A generic approach for classifying two types of acute leukemias acute myeloid leukemia (AML) and acute lymphoid leukemia (ALL) was presented by Golub et al. . This approach centered on effectively addressing three main issues:
- Whether there were genes whose expression pattern to be predicted was strongly correlated with the class distinction (i.e. can ALL and AML be distinguished)
- How to use a collection of known samples to create a “class predictor” capable of assigning a new sample to one of two classes
- How to test the validity of their class predictors
They addressed (1) by using a “neighbourhood analysis” technique to establish whether the observed correlations were stronger than would be expected by chance. This analysis showed that roughly 1100 genes were more highly correlated with the AML-ALL class distinction than would be expected by chance. To address (2) they developed a procedure that uses a fixed subset of “informative genes” (chosen based on their correlation with the class distinction of AML and ALL) and makes a prediction based on the expression level of these genes in a new sample. Each informative gene casts a “weighted vote” for one of the classes, with the weight of each vote dependent on the expression level in the new sample and the degree of that genes correlation with the class distinction. The votes are summed to determine the winning class. To address (3) and effectively test their predictor by first testing by cross-validation on the initial data set and then assessing its accuracy on an independent set of samples. Based on their tests, they were able to identify 36 of the 38 samples (which were part of their training set!) and all 36 predictions were clinically correct. On the independent test set 29 of 34 samples were strongly predicted with 100% accuracy and 5 were not predicted.

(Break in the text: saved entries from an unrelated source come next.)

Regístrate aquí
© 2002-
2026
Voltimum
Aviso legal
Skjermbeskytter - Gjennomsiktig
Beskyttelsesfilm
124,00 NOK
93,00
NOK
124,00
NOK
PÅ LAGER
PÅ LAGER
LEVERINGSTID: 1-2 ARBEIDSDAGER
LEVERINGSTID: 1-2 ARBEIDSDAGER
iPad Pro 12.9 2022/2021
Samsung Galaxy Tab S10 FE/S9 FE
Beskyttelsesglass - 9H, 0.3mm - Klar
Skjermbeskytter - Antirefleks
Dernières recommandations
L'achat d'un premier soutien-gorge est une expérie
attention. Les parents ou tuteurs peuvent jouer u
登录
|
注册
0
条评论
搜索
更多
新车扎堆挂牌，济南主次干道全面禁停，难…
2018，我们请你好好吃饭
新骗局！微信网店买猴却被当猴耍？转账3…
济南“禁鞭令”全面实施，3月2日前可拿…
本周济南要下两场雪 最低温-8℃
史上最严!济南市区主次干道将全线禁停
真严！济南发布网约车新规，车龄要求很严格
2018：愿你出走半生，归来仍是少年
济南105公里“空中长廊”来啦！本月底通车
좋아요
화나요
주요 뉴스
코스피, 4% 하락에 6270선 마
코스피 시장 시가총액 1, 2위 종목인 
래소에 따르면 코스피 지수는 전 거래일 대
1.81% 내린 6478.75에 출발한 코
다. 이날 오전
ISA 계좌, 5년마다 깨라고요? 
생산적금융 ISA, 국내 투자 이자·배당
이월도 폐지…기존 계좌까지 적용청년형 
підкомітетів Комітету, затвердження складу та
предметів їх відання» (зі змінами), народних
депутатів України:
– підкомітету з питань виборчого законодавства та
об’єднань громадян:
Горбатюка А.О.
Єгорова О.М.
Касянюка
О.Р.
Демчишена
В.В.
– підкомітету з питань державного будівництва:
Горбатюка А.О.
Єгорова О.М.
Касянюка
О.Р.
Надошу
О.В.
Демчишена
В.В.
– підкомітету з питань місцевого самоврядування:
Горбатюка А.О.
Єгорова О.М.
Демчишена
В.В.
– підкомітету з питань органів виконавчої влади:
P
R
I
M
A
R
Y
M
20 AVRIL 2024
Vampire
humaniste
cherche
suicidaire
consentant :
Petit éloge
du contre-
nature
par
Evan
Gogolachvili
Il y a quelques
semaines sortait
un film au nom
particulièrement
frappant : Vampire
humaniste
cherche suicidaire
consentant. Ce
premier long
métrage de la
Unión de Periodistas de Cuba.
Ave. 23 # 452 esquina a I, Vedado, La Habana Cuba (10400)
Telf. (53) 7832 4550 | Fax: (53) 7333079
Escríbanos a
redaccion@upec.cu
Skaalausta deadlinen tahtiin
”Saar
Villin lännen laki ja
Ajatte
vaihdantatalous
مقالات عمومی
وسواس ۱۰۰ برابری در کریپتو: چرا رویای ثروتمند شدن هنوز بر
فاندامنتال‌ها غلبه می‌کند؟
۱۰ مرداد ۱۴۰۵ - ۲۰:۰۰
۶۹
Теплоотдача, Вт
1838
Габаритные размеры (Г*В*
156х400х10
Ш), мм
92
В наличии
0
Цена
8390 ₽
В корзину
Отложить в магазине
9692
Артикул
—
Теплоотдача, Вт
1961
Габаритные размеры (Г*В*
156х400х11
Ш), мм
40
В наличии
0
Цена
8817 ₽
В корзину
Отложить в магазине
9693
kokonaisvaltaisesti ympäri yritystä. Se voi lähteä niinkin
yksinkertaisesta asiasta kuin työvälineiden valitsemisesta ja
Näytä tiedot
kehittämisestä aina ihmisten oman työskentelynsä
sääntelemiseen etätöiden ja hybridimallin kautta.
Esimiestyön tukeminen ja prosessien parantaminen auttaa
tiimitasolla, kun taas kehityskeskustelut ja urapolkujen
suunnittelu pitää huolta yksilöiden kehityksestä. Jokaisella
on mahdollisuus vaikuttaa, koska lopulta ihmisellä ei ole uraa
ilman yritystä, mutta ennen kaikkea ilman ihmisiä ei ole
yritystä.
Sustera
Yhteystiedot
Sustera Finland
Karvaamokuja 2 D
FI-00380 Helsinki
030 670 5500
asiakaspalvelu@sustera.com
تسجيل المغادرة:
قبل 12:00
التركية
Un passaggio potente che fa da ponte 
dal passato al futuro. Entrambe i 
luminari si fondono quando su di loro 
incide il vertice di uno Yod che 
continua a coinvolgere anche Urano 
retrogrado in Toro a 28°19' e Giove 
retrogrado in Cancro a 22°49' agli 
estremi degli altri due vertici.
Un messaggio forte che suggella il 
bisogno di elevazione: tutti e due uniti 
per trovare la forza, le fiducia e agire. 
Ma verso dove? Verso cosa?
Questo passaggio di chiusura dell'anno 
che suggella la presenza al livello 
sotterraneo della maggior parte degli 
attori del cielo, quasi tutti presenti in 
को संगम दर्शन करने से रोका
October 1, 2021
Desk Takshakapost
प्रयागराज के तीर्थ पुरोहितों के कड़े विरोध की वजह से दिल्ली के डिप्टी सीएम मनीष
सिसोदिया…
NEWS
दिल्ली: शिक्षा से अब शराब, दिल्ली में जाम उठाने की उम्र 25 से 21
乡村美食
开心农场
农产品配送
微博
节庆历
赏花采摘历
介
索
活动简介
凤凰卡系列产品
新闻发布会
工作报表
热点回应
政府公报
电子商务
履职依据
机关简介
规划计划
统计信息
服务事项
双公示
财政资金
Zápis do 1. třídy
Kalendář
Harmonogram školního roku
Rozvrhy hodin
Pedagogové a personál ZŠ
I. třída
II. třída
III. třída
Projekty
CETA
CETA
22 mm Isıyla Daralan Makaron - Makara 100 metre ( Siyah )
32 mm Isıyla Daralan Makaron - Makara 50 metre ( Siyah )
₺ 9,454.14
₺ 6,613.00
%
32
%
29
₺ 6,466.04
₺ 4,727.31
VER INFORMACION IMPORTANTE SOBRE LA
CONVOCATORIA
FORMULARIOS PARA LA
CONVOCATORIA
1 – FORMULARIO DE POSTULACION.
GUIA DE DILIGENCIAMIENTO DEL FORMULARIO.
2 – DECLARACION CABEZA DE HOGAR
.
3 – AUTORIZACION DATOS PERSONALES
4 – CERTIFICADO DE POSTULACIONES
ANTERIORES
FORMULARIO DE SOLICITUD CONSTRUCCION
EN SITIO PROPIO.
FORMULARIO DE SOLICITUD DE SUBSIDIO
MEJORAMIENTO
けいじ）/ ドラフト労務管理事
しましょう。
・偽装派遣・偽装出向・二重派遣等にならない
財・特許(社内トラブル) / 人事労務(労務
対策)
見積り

A SVM approach to this same classification problem was implemented by Mukherjee et al.. The output of classical SVM is a binary class designation. In this particular application it is particularly important to be able to reject points for which the classifier is not confident enough. Therefore, the authors introduced a confidence interval on the output of the SVM that allows for rejection of points with low confidence values. As in the case of Golub et al. it was important for the authors to infer which genes are important for the classification. The SVM was trained on the 38 samples in the training set and tested on the 34 samples in the independent test set (exactly in the case of Golub et al.). The authors results are summarized in the following table (where |d| corresponds to the cutoff for rejection).
These results a significant improvement over previously reported techniques, suggesting that SVMs play an important role in classification of large data sets (as those generated by DNA microarray experiments).